I'm a remote work expert that is also a developer.
I post concise knowledge bits on my account Remotely working: We probably won't go back to the office 07/08/2020

What are the chances that this current transition to remote work will remain after the COVID-19 situation will be over?

I like to use the concept of “Critical mass” when thinking about remote work. The benefits of remote work and the ability to stick with it are getting better as more companies do it.

It’s risky to go all-in on a new way of working when it’s on the edge. Losing the skills for working in the office in a world where remote work is rare might be risky in the long run, expecting you might have to go back to the office at some point.

But COVID-19 gives us this “critical mass” situation. Where remote work is widespread enough, that it is actually the other way around. It is risky not having the skills to work remotely going forward.

More remote positions mean optionality

As the current situation forced many to try remote work, it also proved to many that remote work is not only feasible but actually better.

This led many companies to embrace remote work for even after the situation will be over. Companies nobody thought will adopt remote work before.

Want to work for FAANG? Facebook already declared it will support remote forever. Google is remote through July 2021, and we all know this means remote is supported forever minus the declaration.

Want to work for any Fortune 500 company? Multiple Fortune 500 companies across industries offer fully remote jobs.

For smaller companies, we already had large enough support for remote jobs, which is now even more widespread.

The point is, where in the past we had to look pretty hard for a remote position, and often give up on working in many tempting companies for this, in the future, this will no longer be the case.

People are already moving out

There is some sort of diaspora most visible in the large tech hubs. I wrote a month ago about the rent market signals in SF and this month we’ve got another report that shows the trend continues.

Moving out is not an easy process. That’s also why we first see the singles in small apartments move.

As times go by, and remote work remains, there is less and less reason to tolerate high living cost for a place that doesn’t provide any additional value or quality of life.

Slowly people are moving out. And amongst them great talents.

Once you moved out and have a better quality of life, for whatever reason. Be it living alongside your family, bigger house in the suburbs, or living in a city with a unique culture you admire. Giving up this new quality of life is hard.

Up until now, people gave it up for job and career opportunities. But now, with so many opportunities in remote, it makes no sense to give up this quality of life.

Soon enough, companies that’ll insist on working in an office will find themselves unable to attract great talent. Why give up the benefits for one specific company when there are a lot more that does not demand it?

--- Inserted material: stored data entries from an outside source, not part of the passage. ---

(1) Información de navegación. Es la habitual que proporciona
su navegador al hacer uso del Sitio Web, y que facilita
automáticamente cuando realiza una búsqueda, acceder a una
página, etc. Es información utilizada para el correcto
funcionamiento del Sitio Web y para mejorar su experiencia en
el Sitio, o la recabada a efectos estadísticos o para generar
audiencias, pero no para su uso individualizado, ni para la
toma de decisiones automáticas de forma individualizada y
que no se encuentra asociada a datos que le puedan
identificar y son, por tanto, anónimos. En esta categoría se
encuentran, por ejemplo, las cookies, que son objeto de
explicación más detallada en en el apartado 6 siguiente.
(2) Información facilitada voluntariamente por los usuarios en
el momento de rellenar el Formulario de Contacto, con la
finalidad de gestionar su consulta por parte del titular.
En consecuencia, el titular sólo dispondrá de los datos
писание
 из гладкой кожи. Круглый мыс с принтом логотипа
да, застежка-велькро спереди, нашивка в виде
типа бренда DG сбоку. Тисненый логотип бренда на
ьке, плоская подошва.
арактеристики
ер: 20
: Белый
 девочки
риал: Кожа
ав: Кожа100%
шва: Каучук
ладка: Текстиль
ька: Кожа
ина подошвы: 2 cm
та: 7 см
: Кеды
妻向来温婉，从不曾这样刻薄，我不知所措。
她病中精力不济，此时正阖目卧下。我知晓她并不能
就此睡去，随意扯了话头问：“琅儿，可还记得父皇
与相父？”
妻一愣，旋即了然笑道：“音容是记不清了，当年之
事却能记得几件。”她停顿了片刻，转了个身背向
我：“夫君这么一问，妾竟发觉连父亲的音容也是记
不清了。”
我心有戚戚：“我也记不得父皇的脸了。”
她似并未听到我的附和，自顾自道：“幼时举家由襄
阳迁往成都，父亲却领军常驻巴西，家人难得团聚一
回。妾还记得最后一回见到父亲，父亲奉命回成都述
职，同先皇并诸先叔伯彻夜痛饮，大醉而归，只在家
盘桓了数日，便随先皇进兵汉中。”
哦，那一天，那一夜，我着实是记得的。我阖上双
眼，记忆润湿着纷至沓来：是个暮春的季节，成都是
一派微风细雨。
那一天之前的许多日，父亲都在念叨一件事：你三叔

It’s much more than “where you live”

Living wherever you want is the hardest thing to change when a company demands your physical attendance. But working in an office means giving up so much more, that once you are used to it, is too hard to give up.

  • (Real) flexible hours. Work whenever suits you.
  • Much better work-life balance. Because of the flexible hours, you can have lunch with your partner. Take your kids out of school. Live.
  • Focus. When did you last able to focus in an office?

To keep this post short I’ll stop here, but you get the point.

As long as this situation goes on, the chances we will go back to an office goes down. Dramatically.